Lord knows how long the presentation went on, but eventually, to avoid the movie theater end-credit rush, we just headed back into the galleries.

Some of the artists and their artist statements were downright impressive. Just to pick one at random: Wang Lin used to be a flight attendant, but then she became an artist… then she became a flight attendant again so that she could capture the other beautiful stewardesses of the skies à l’aise. The photographs show female flight attendants in moments when they are not primped to serve you beverages and wipe your lap like Britney Spears in “Toxic.” (Wang Lin won the prize for best female artist with her series “The Tulip in the Clouds.” Congrats, but the prize was in RMB, and for not nearly as much as Yang’s plunder.) Overall, the quality was astronomically higher than what I see on a regular basis in 798 galleries.

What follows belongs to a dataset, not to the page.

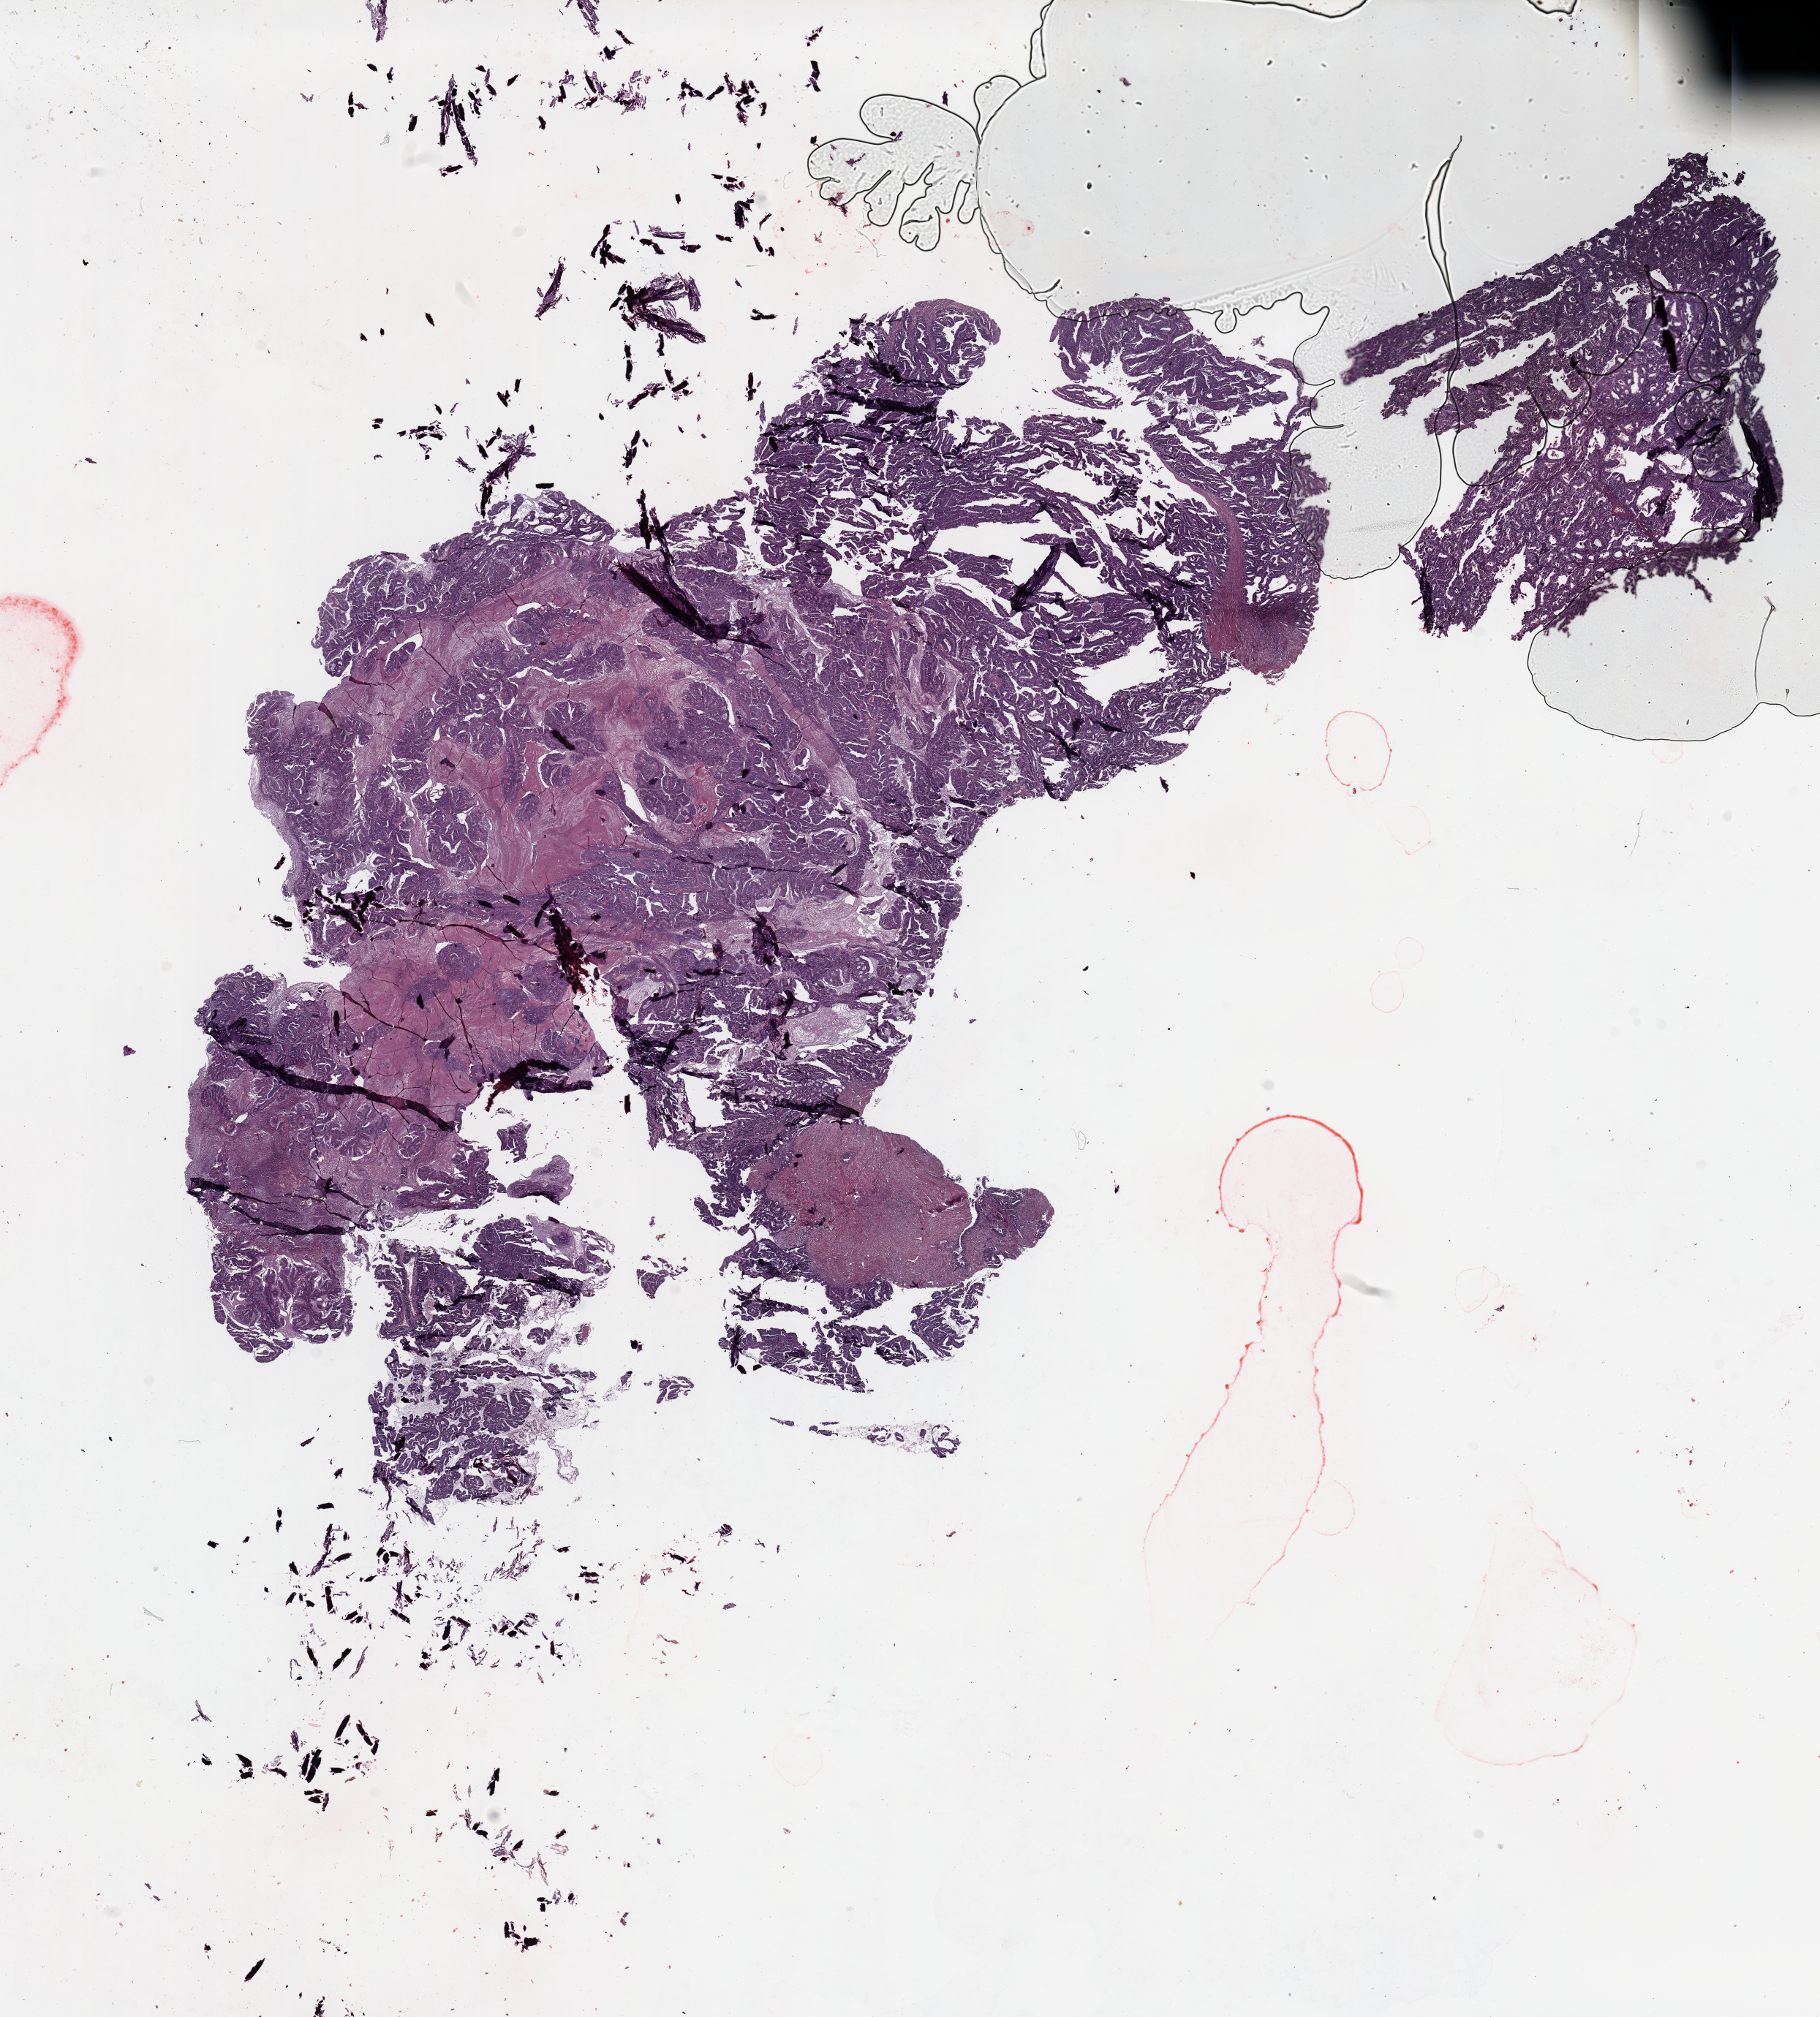
H&E whole-slide image, low-resolution overview of the scanned area, about 19.7 x 21.8 mm, tumour tissue sample, sampled site: uterus. Female, 70 y/o. Histologic grade: G2 (moderately differentiated). Pathologist review of this section (percent, as recorded): tumour nuclei 90%, necrosis 5%.
• histologic diagnosis: Endometrioid adenocarcinoma, NOS
• AJCC pathologic stage: I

As everywhere, there was a small army of cameras snapping and flashing, both at the speakers and at the photos on the walls. Isn’t this just a little too ironic for a photography exhibit? If the schtick of an artist’s work is to take cell phone photos every day for five years, and pick the best ones to display… then what do you call someone who takes cell phone photos of those? Lei Benben’s series “One Day, One Photo” consisted of a five-year cellphone photo-a-day regime, and here you have a girl cellphone photographing the cellphone photos. We’ve reached a new low.

Bad work is bad work. You snack and leave. “Good work” can be a matter of opinion, but I would argue that “good art” lies in the piece’s ability to spark discussion. Caochangdi Photospring does just that.

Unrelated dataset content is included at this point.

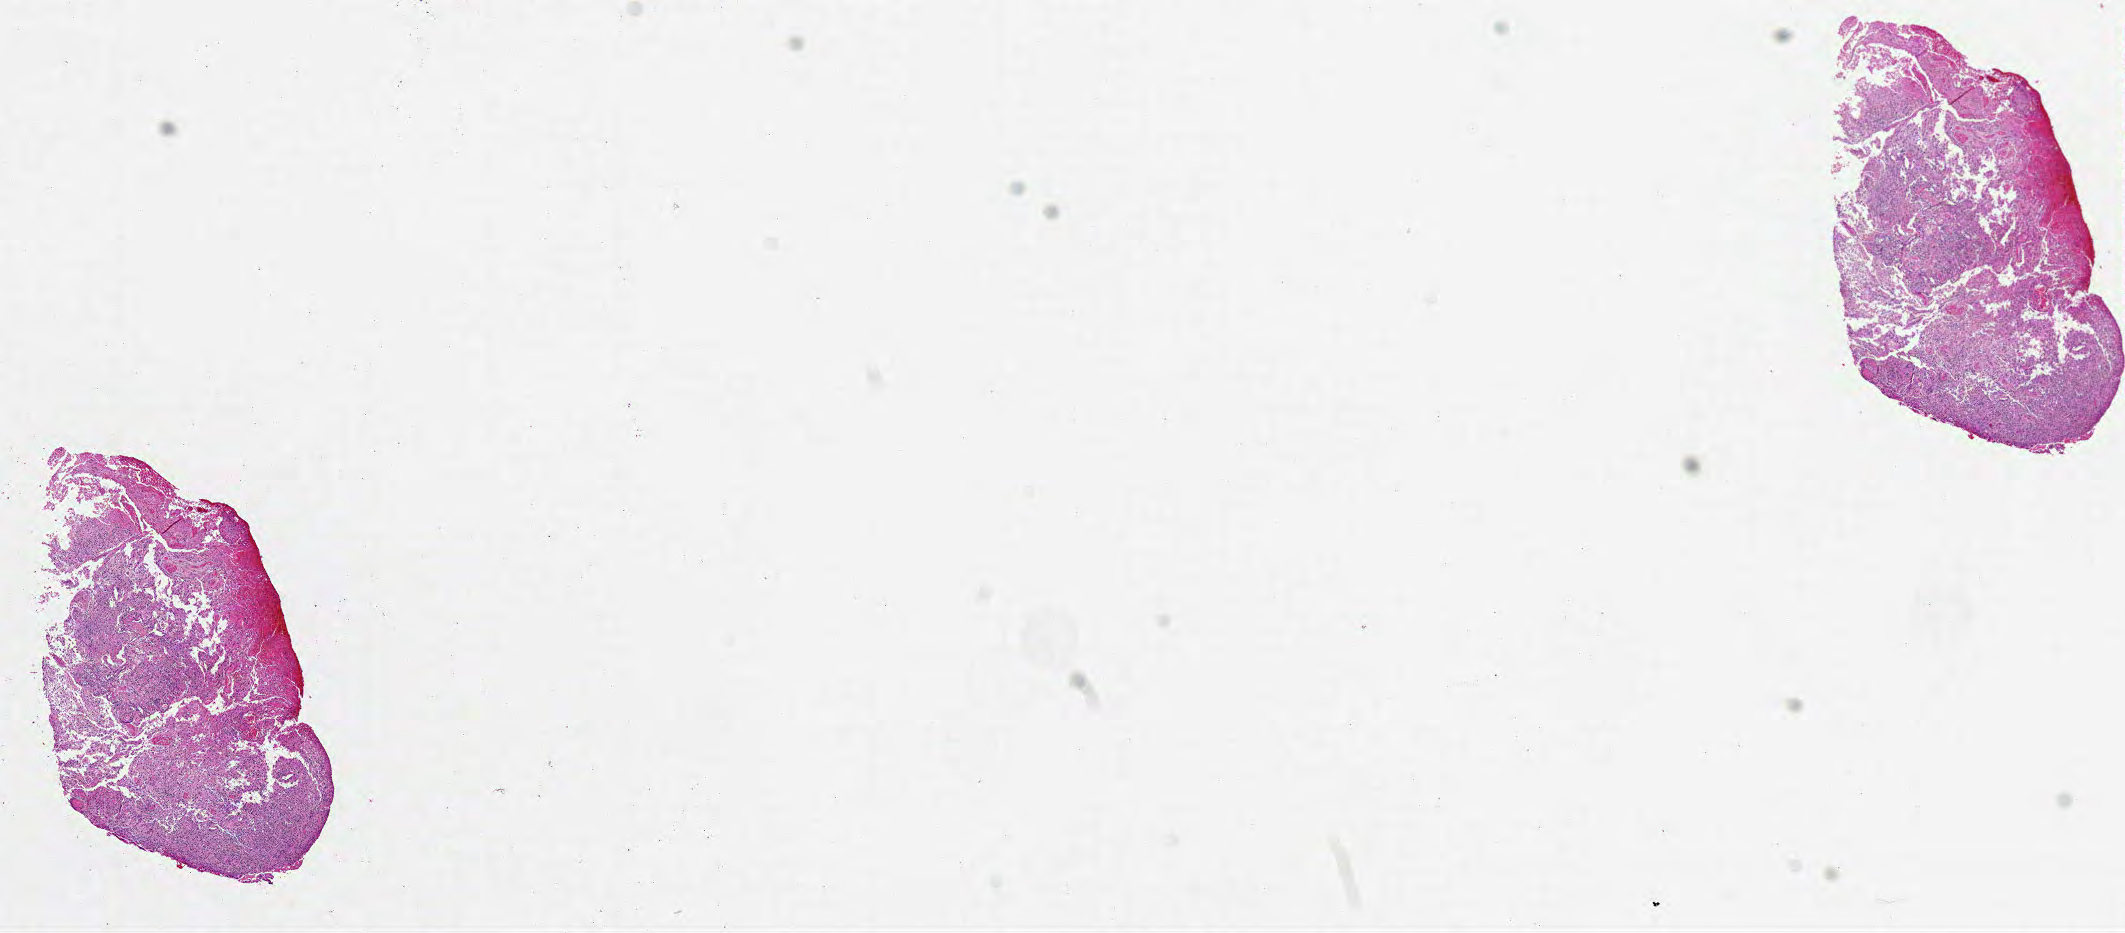
H&E whole-slide image — a low-resolution overview of the entire scanned area, about 17.0 x 7.5 mm (acquisition: 20x scan); FFPE section; brain, primary tumour sample. Male, age 57 years at initial diagnosis.
Diagnosis: Glioblastoma.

To see pictures of some of the works, click herehere, or here.

Artist(s) of the Week


Via City Weekend (Laura Fitch’s interview with Rongrong)

As promised last week, Rongrong is this week’s Artist of the Week, joined by his wife, Inri. They’ve been working together since 2000, and Three Shadows is their baby, which makes them co-organizers (or people closely associated with) Photospring.

Rongrong (b. 1968 in Fujian province) went to the Central Industrial Art Institute of Beijing for photography and then moved to the Beijing “East Village.” In 1996 he co-founded New Photo magazine with Zhang Huan (last week’s Artist of the Week). Inri (b. 1973 in the Kanagawa prefecture of Japan) attended Tokyo’s Nippon Photography Institute, became a photojournalist and then a freelance photographer before beginning her long-term collaboration with Rongrong.

Their collaborative photography hardly feels collaborative — it is the pure merging of two artists into one body of work. Their photography is often of the two together running through large spaces, or in front of destroyed buildings, or with their hair tied together. The only thing that remains the same is that they are always together. Rongrong and Inri have created intimatepoetic, and powerful photographs that can compete strongly in today’s complicated international art market. And there they were on Saturday, long-haired and beautiful, standing like bookends on the opening-day stage.

Yeah, you should go check out Photospring.

Lola B is an artist in Beijing. She can be reached at lola@beijingcream.com|Yishus Archives|

    One Response to “Yishus: Caochangdi Photospring, Where You Can Take Pictures Of Pictures”

    1. Kat Clauhs

      Wow Rongrong & Inri are true badasses, huh. I loved the cell phone pictures, dude’s composition was tight!